A parameter study of n-step Temporal-Difference learning (Sutton & Barto, Figure 7.2).

About the Simulation

This application explores the simple **Random Walk** environment. An agent starts in the center of a 19-state chain and moves left or right with 50% probability on each step. The goal is to learn the **true value** of each state, which is the probability of reaching the right end (+1 reward) versus the left end (-1 reward). This serves as a perfect testbed for comparing reinforcement learning algorithms.

Online vs. Offline Updates

This experiment compares two ways of applying the n-step TD update: Online (Standard TD): The value function is updated immediately after each calculation. This allows the algorithm to use the newest information right away. Offline (MC-style): Updates are calculated using the value function from the start of the episode and are only applied at the very end.

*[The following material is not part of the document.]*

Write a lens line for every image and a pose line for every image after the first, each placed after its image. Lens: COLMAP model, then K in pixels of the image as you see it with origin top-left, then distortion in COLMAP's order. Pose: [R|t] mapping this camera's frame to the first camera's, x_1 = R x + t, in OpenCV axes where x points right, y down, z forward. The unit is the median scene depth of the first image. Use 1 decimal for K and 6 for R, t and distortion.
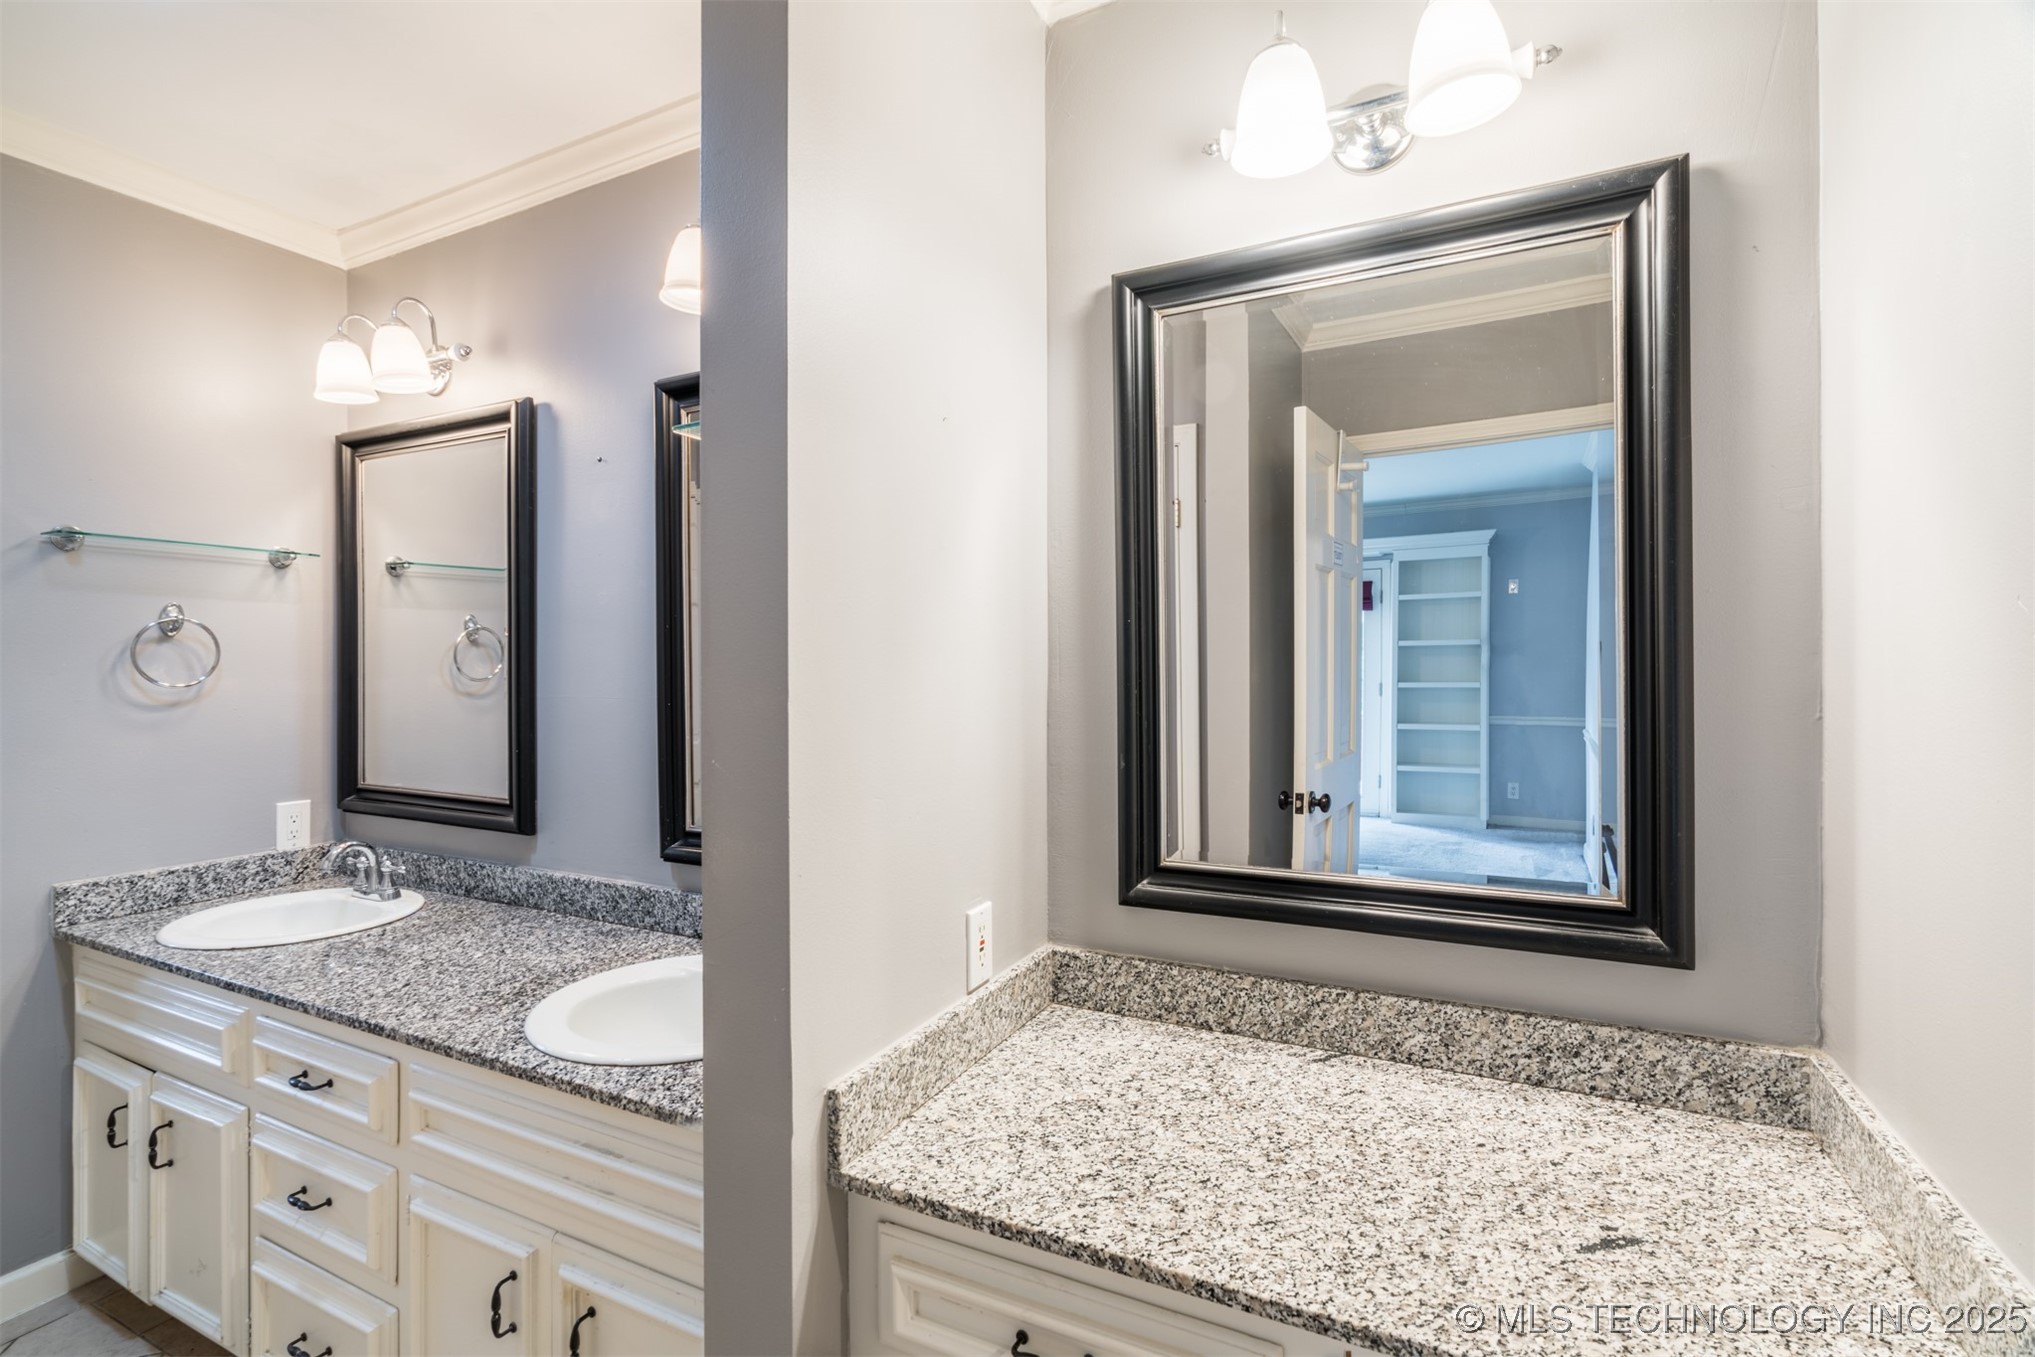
lens RADIAL K [[953.5, 0, 1010.6], [0, 953.5, 665.2], [0, 0, 1]] dist [-0.016931, 0.005559]
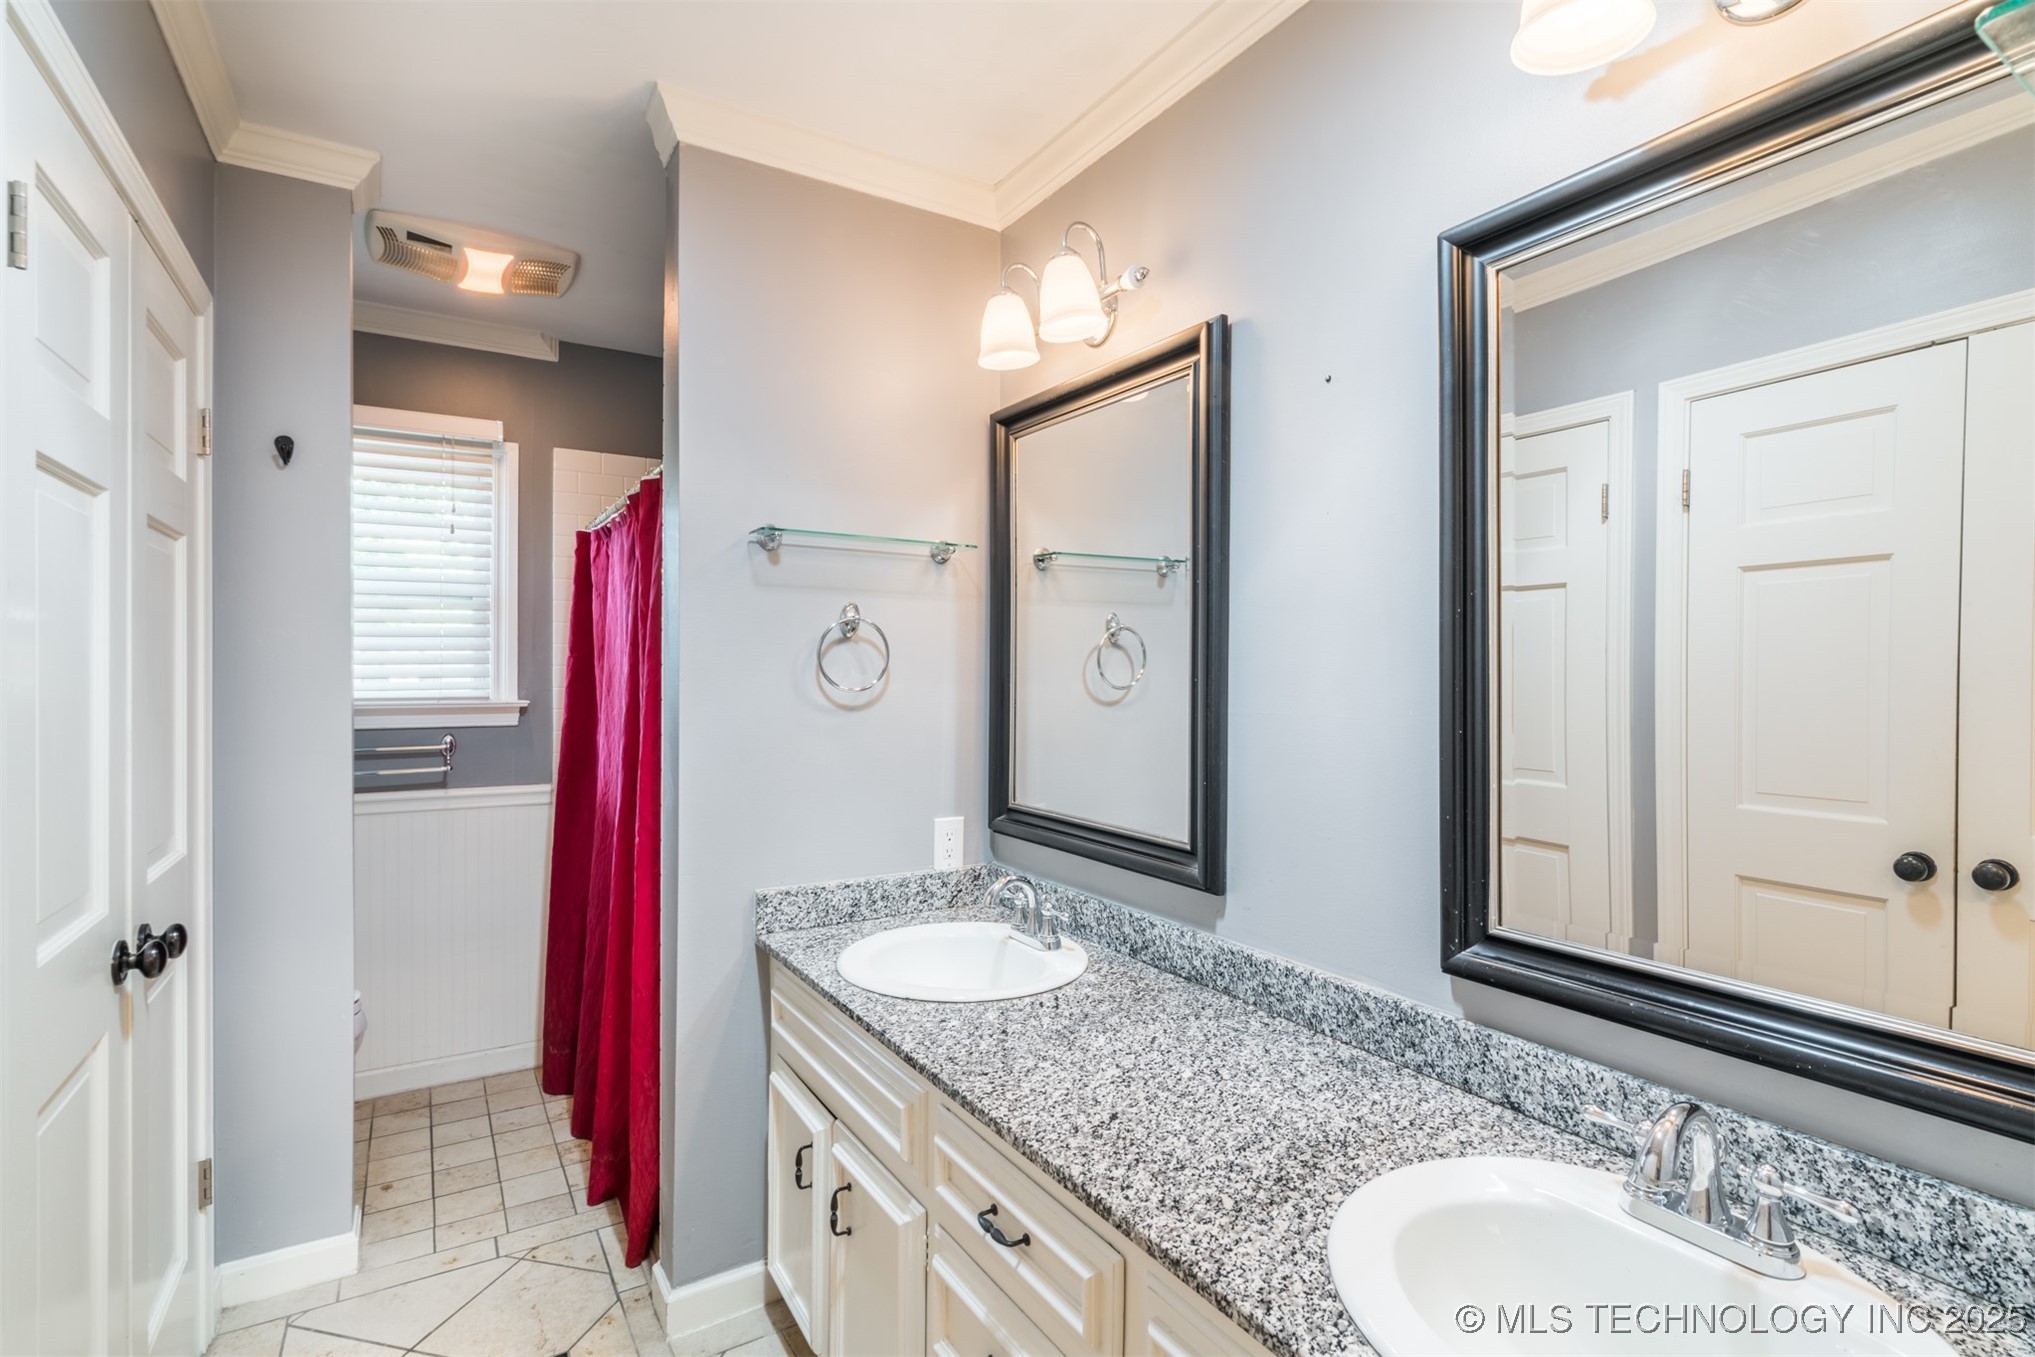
lens RADIAL K [[953.5, 0, 1010.6], [0, 953.5, 665.2], [0, 0, 1]] dist [-0.016931, 0.005559]
pose [[0.858307, 0.003016, -0.513127, -0.264147], [-0.007136, 0.999956, -0.006060, 0.001876], [0.513086, 0.008863, 0.858291, 0.267042]]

This is slower but can sometimes be more stable.

Run Experiment

Click the button below to run the full parameter study. The simulation will test various values for `n` (n-steps) and `α` (alpha) to find the best-performing combination for each update method.

RMS Error vs. α (Online)

Shows the final error for the online update method. Lower values are better. Each line represents a different `n`.

RMS Error vs. α (Offline)

Shows the final error for the offline update method. Note how performance changes compared to the online version.

Learned vs. True State Values

This chart shows the final learned value function for the best parameter combination found (solid blue line), compared against the mathematically perfect true values (dashed grey line).